[Data entries]
--- start ---
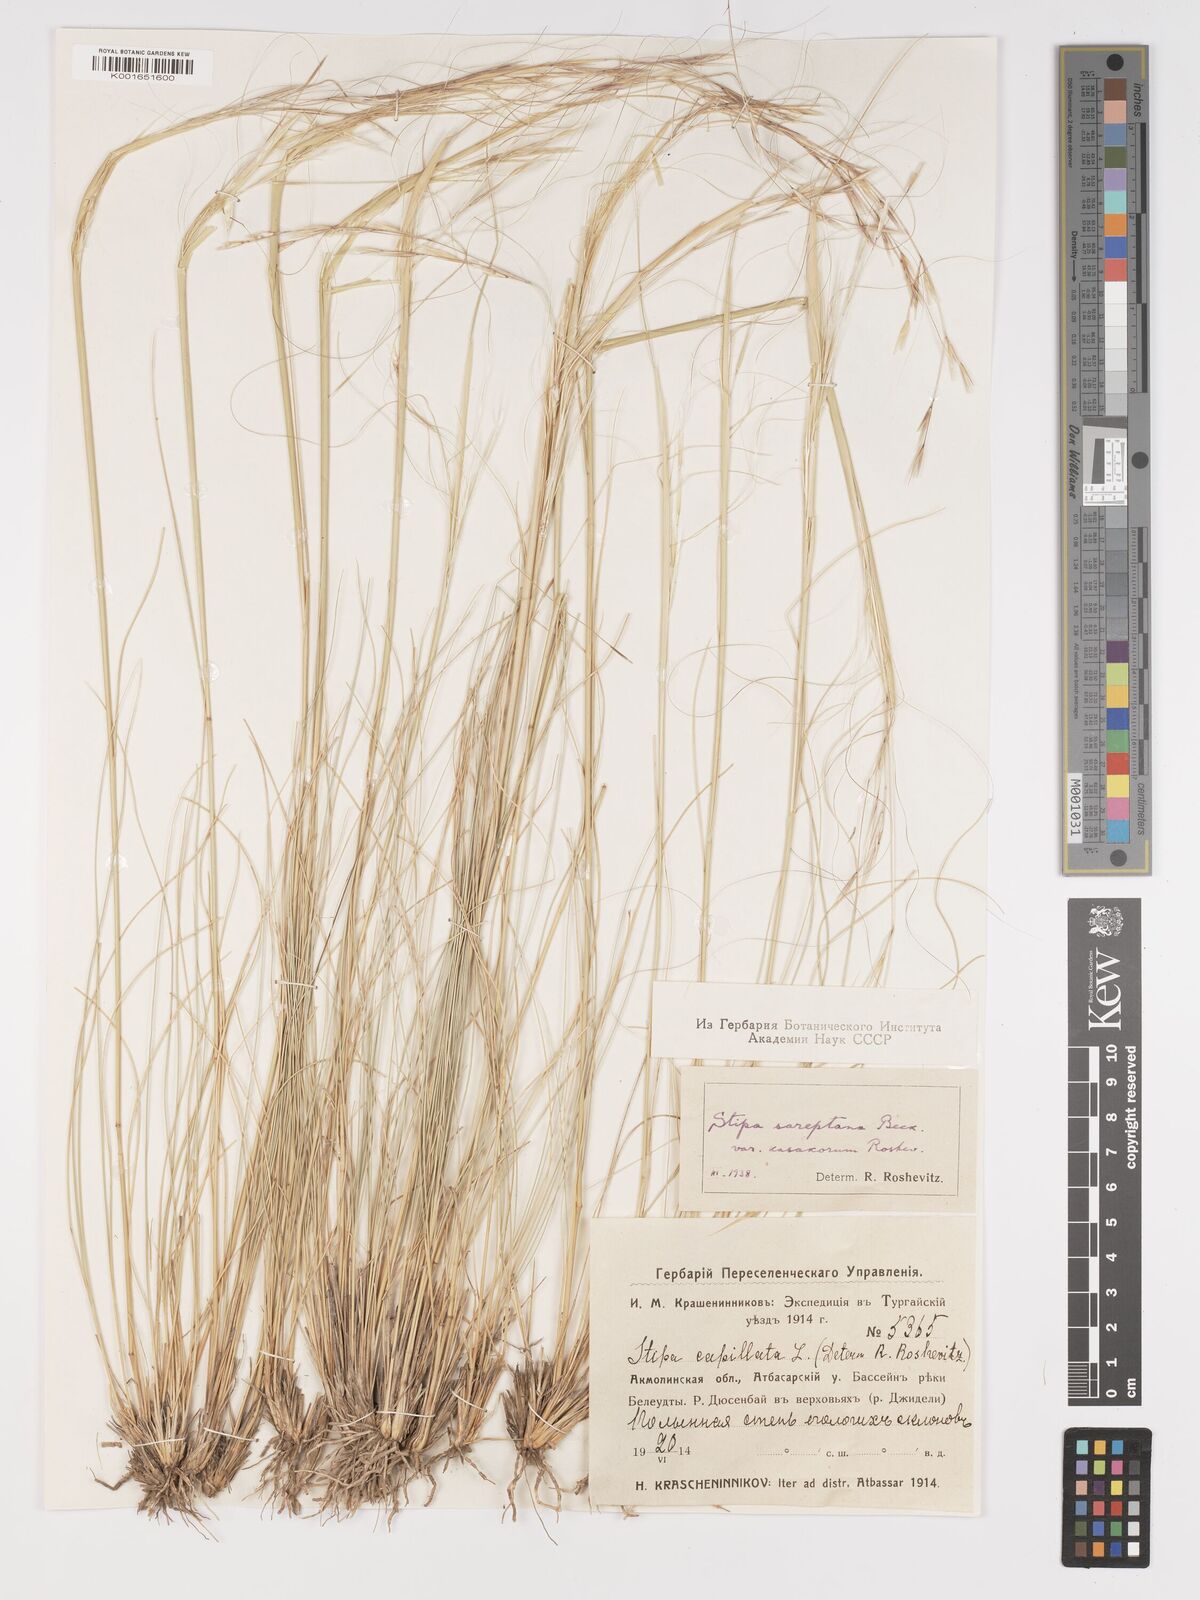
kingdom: Plantae
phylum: Tracheophyta
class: Liliopsida
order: Poales
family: Poaceae
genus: Stipa
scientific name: Stipa sareptana
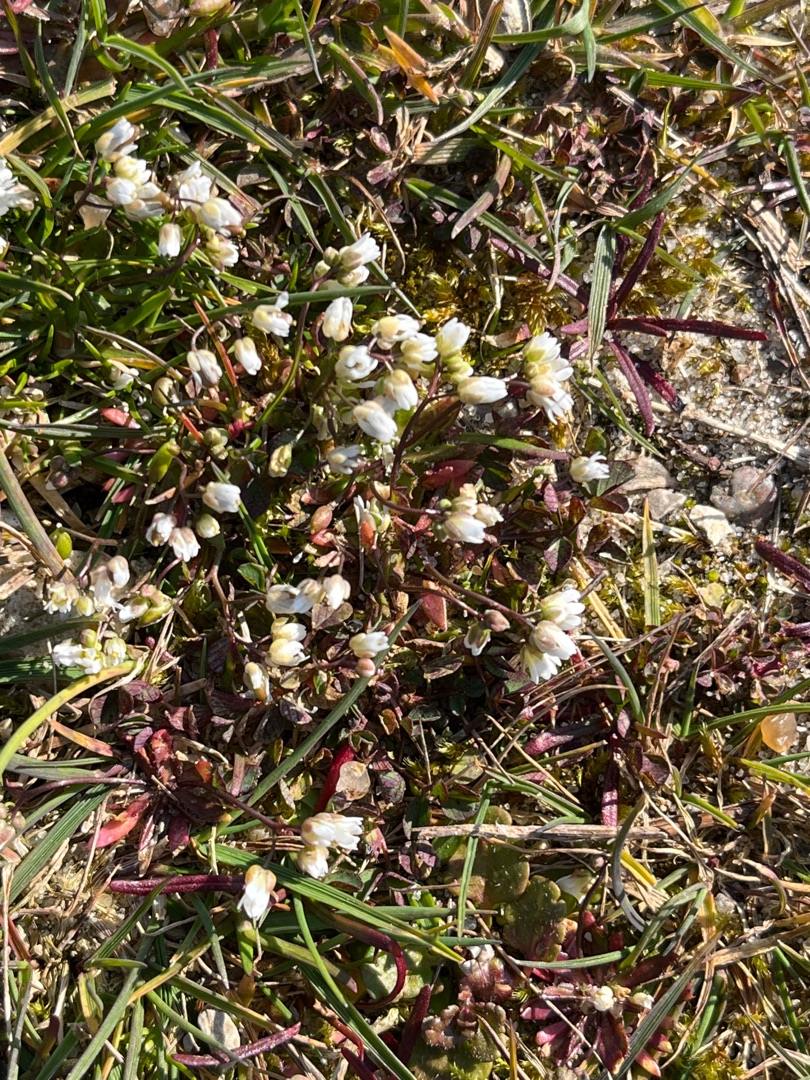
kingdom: Plantae
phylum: Tracheophyta
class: Magnoliopsida
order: Brassicales
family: Brassicaceae
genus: Draba
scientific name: Draba verna
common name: Vår-gæslingeblomst
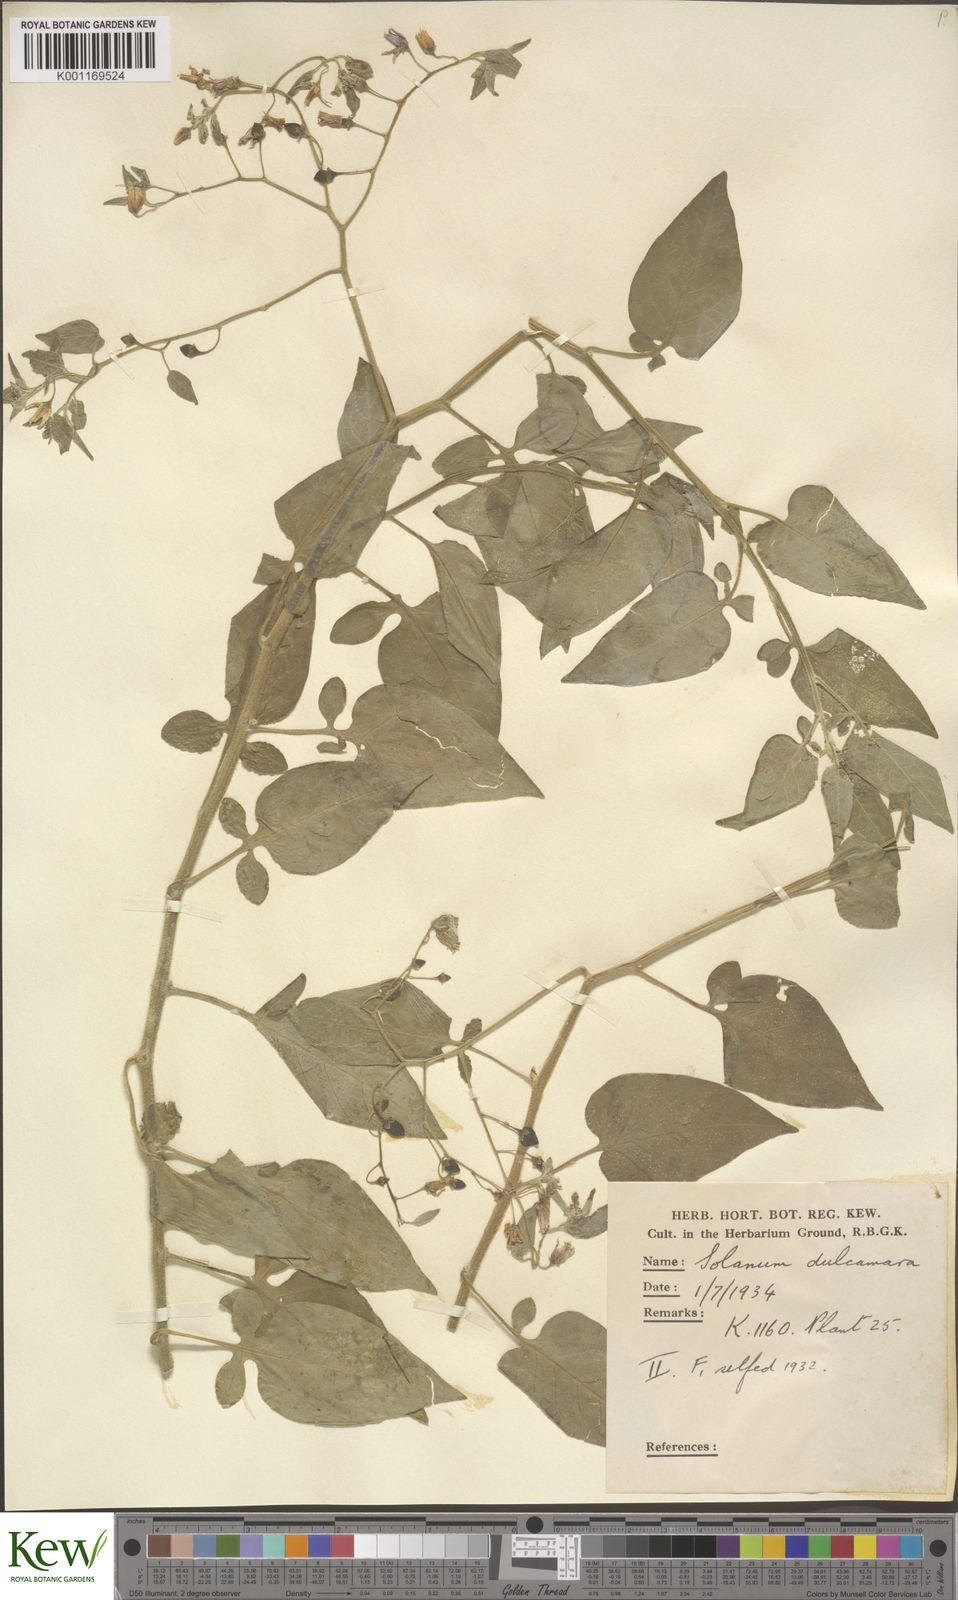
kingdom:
--- end ---
§ To be done:
Rewrite every line of the material above as a JSON list of strings, one string per line, with blank lines left out. Don't include the pictures.

§ Task result:
[
  "kingdom: Plantae",
  "phylum: Tracheophyta",
  "class: Liliopsida",
  "order: Poales",
  "family: Poaceae",
  "genus: Stipa",
  "scientific name: Stipa sareptana",
  "kingdom: Plantae",
  "phylum: Tracheophyta",
  "class: Magnoliopsida",
  "order: Brassicales",
  "family: Brassicaceae",
  "genus: Draba",
  "scientific name: Draba verna",
  "common name: Vår-gæslingeblomst",
  "kingdom:"
]